‘I Am Black, Angry, Tired of Teaching, Tired of Being Poor’: Jack Whitten’s Newly Published Journals Reveal a Long, Painful Road to Recognition

A 500-page journal by Jack Whitten is out now from Hauser and Wirth Publishers.

Jack Whitten in his studio, 2016. Photo by Taylor Dafoe.

The first page of Jack Whitten’s book, Notes From the Woodshed, opens with a warning to prying eyes:

“These notes represent my private log. Please do not read—Not meant for publishing.”

Luckily for us, Whitten, who died earlier this year, changed his mind. In 2013, at the age of 73, the highly regarded painter agreed to open his vast archive of journals and studio notes to curator Katy Siegel, who distilled them into a 500-plus-page tome that was recently published by Hauser & Wirth.

The gallery is concurrently running a commemorative survey of Whitten’s abstract work in Los Angeles titled “Self Portraits with Satellites,” while in New York a separate show titled “Odyssey: Jack Whitten Sculpture, 1963–2017” will open at the Met Breuer in September (after appearing at the Baltimore Museum of Art earlier this summer). For those new to Whitten, the book offers instructive and moving insights into his life and the evolution of his process, giving readers a sense of just what makes him so special.

**GOAL OF THE EXERCISE**
Write the next part of the article about Jack Whitten's published journals, starting after its final sentence. The records that come next are from a separate source and have no connection to the article.

**DATASET EXCERPTS**
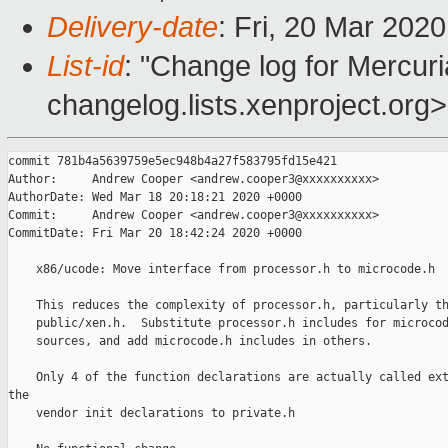
Delivery-date
: Fri, 20 Mar 202
List-id
: "Change log for Mercuria
changelog.lists.xenproject.org>
commit 781b4a5639759e5ec948b4a27f583795fd15e421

**YOUR RESPONSE**
Excerpt from Notes from the Woodshed (2018). Photo: Ed Park, courtesy of Hauser & Wirth Publishers.

“I’ve Tried Everything”

Whitten had the methodical mind of a scientist and the laid back, improvisational soul of a musician. He kept an extensive log of his artistic successes and failures, a habit that likely grew out of his days as an Air Force cadet in Tuskegee, Alabama.

The book’s title is a nod to Whitten’s love for jazz, since the woodshed is a private, sacred space for musical experimentation and practice. Notes From the Woodshed is filled with vignettes from the artist’s encounters with musicians, including John Coltrane and Art Blakey, and how their approaches to music informed Whitten’s own artistic practice.

The artist also drew from a deep well of personal experiences over five decades and expressed his curiosity through painting, often posing theoretical questions about art and the materiality of paint. Notes From the Woodshed is arranged chronologically, starting in the 1960s when Whitten reflects on identity as he struggled with global conflict, war, and racial turmoil. At this time, his work directly reflected that pain. He was desperate to redirect that energy.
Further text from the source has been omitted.